There's big money in it. For instance, Toxic Links has calculated that it costs about $20 to recycle a personal computer (PC) in the United States, whereas unscrupulous Indian importers pay up to $15 each for them.

"That means a net gain of $35 for a US recycler," Agarwal said, adding that by extracting the usable parts and then dumping it on the back-yard scrap-trading outfits, an importer can generate about $10 in revenue. "Clearly, it's a win-win for both."

The two largest nations exporting their e-wastes are the United States and Britain. According to a recent British Environmental Protection Agency report, Britain shipped out 25,000 tons of e-waste to South Asia last year.

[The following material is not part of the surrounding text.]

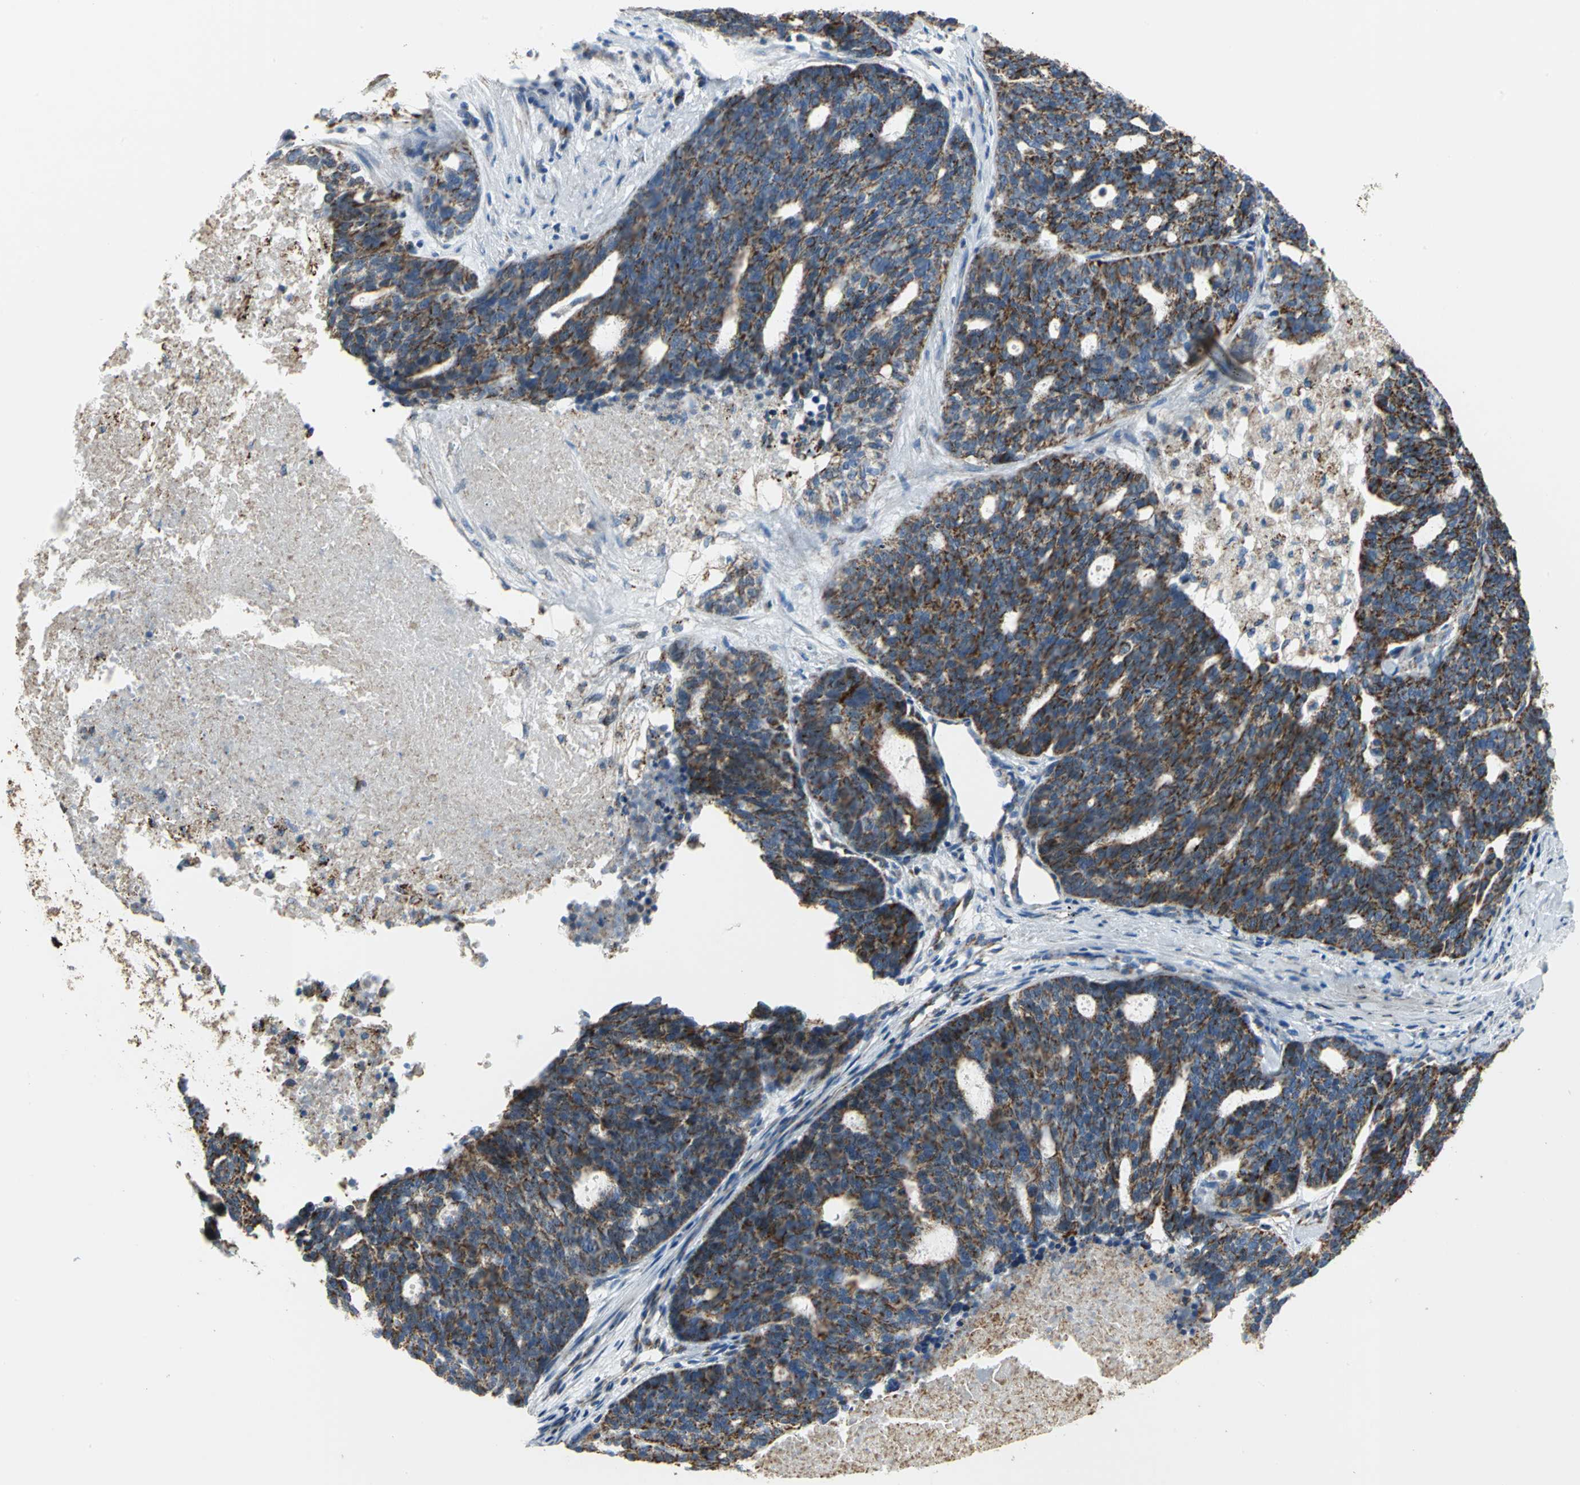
{"staining": {"intensity": "moderate", "quantity": ">75%", "location": "cytoplasmic/membranous"}, "tissue": "ovarian cancer", "cell_type": "Tumor cells", "image_type": "cancer", "snomed": [{"axis": "morphology", "description": "Cystadenocarcinoma, serous, NOS"}, {"axis": "topography", "description": "Ovary"}], "caption": "IHC (DAB (3,3'-diaminobenzidine)) staining of ovarian serous cystadenocarcinoma exhibits moderate cytoplasmic/membranous protein expression in approximately >75% of tumor cells.", "gene": "NTRK1", "patient": {"sex": "female", "age": 59}}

The United States bought a staggering $125 billion worth of electronic goods in 2005, and reportedly for every PC the country bought, one was discarded. Industry sources say in 2005 the US recycled about $2 billion worth of electronic equipment, which may be just 20% of the e-waste it generated, much of which found its way to India, China, Southeast Asia and Africa. Electronic hardware discarded globally has skyrocketed, with 20 million to 50 million tons generated every year, Greenpeace says.

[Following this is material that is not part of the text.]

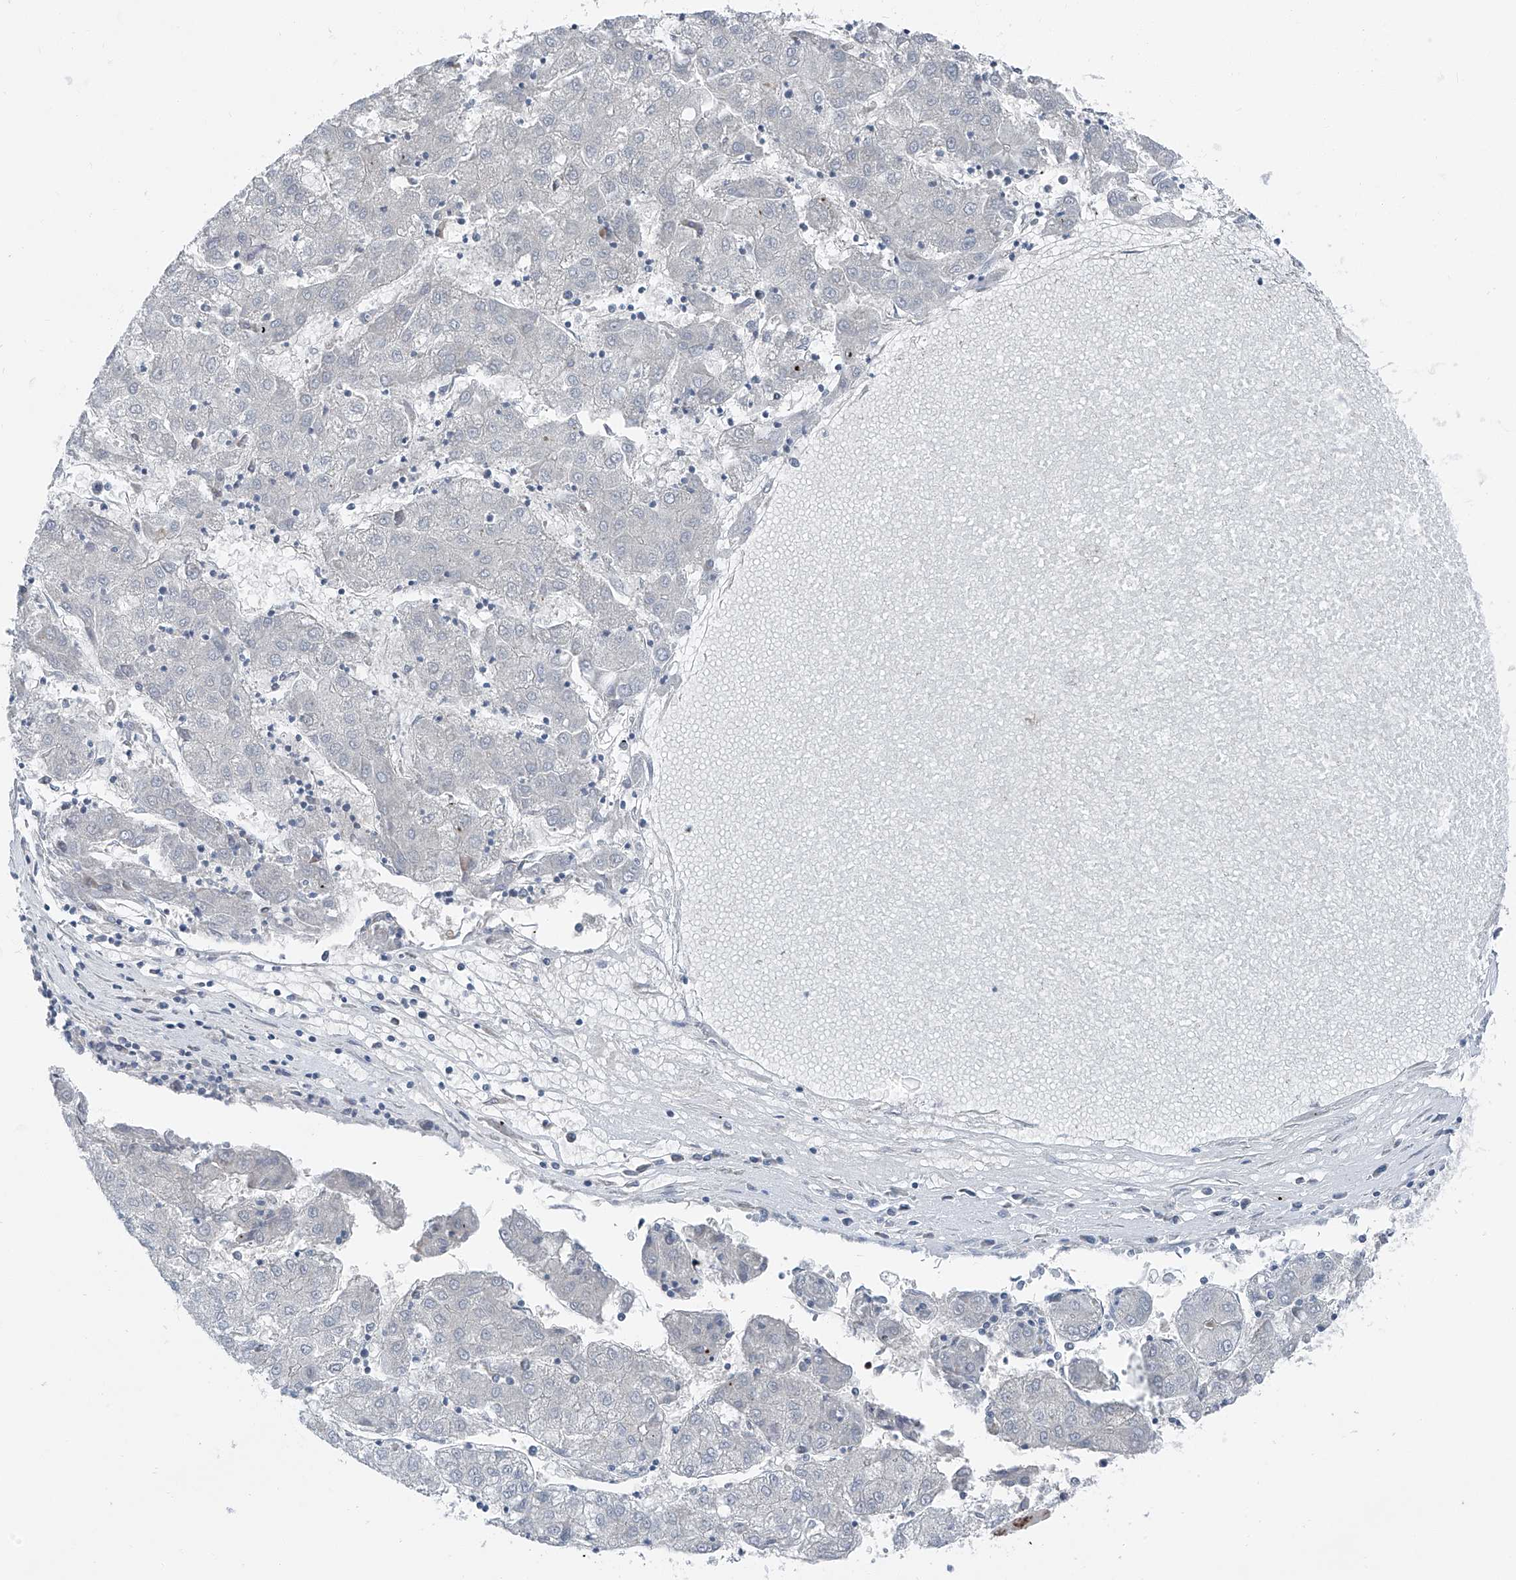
{"staining": {"intensity": "negative", "quantity": "none", "location": "none"}, "tissue": "liver cancer", "cell_type": "Tumor cells", "image_type": "cancer", "snomed": [{"axis": "morphology", "description": "Carcinoma, Hepatocellular, NOS"}, {"axis": "topography", "description": "Liver"}], "caption": "An image of human liver cancer is negative for staining in tumor cells.", "gene": "BMI1", "patient": {"sex": "male", "age": 72}}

Nevertheless, the rich countries alone cannot be blamed, environmentalists say.

"Asia alone is estimated to be generating 12 million tons of e-waste a year, while India has started generating a lot of e-waste too," Gopal said. "We have estimated that close to 40% of the e-waste handled in India is generated locally. But India's biggest problem is that there is no specific law to prevent import of e-waste. There is just a court order that bans import of all hazardous waste."

Also, the government has not formulated a clear definition of what could be termed electronic waste.

"I can cite many instances where unscrupulous importers fill in a container with electronic scrap and then top it up with metal scrap to avoid the customs' surveillance," said Amit Jain, India-based head of IRG Systems, which calls itself a solution provider for energy and environmental industries. "Moreover, the Indian Customs Department, being a pure revenue-generating outfit, lacks the wherewithal to scrutinize each imported container, and they are not bothered either."

Still, the US delegation currently discussing the import of used PCs argues that India may eventually lose out by mixing up its inability to handle domestic e-waste problems with the issue of importing used computers.

After all, India has set a lofty target of wiring its rural population of 750 million with computers and Internet by 2010, for which the country needs cheap hardware. And already, say industry sources, PCs that local assemblers churn out from the parts of imported electronic hardware and sell for $150 each have emerged as the cheapest alternative for owning a piece of information technology for about 40% of India's first-time computer users.

Indrajit Basu is a Kolkata-based journalist.